===== RECORDS SUPPLIED

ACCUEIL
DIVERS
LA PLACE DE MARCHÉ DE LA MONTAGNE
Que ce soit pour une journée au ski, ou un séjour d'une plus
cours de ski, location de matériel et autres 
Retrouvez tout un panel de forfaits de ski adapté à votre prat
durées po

==========
===== RECORDS SUPPLIED

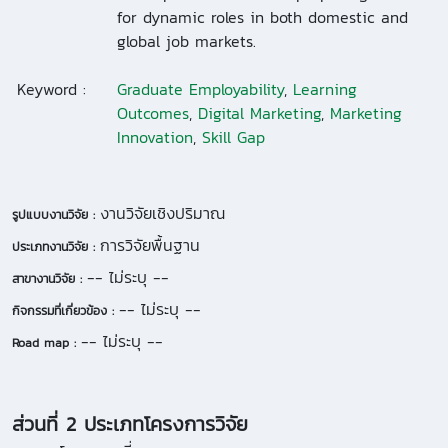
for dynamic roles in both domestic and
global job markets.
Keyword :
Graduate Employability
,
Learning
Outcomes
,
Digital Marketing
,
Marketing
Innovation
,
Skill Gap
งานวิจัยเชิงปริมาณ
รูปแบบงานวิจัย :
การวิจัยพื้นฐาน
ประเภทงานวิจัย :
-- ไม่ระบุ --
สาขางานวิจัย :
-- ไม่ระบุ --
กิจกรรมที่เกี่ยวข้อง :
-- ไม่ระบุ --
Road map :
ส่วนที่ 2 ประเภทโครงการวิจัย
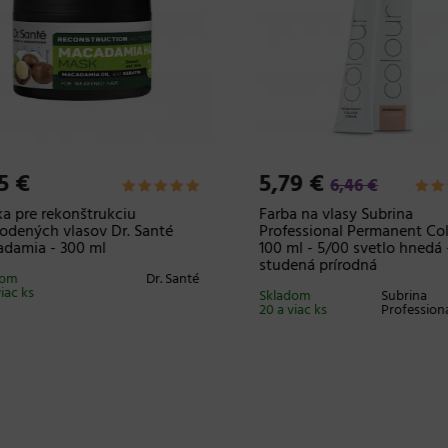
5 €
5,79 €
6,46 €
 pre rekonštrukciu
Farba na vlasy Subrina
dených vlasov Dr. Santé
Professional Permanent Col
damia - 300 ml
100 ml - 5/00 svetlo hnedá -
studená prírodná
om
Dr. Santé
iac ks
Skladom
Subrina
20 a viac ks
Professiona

==========

▸ **WHAT IS REQUIRED**: Output as a JSON list of strings the lines from the one containing "for dynamic roles in both domestic and" down to the one containing "ส่วนที่ 2 ประเภทโครงการวิจัย", both included, with one string per line and any blank lines left out.

▸ **ANSWER TO THE PROBLEM**:
[
  "for dynamic roles in both domestic and",
  "global job markets.",
  "Keyword :",
  "Graduate Employability",
  ",",
  "Learning",
  "Outcomes",
  ",",
  "Digital Marketing",
  ",",
  "Marketing",
  "Innovation",
  ",",
  "Skill Gap",
  "งานวิจัยเชิงปริมาณ",
  "รูปแบบงานวิจัย :",
  "การวิจัยพื้นฐาน",
  "ประเภทงานวิจัย :",
  "-- ไม่ระบุ --",
  "สาขางานวิจัย :",
  "-- ไม่ระบุ --",
  "กิจกรรมที่เกี่ยวข้อง :",
  "-- ไม่ระบุ --",
  "Road map :",
  "ส่วนที่ 2 ประเภทโครงการวิจัย"
]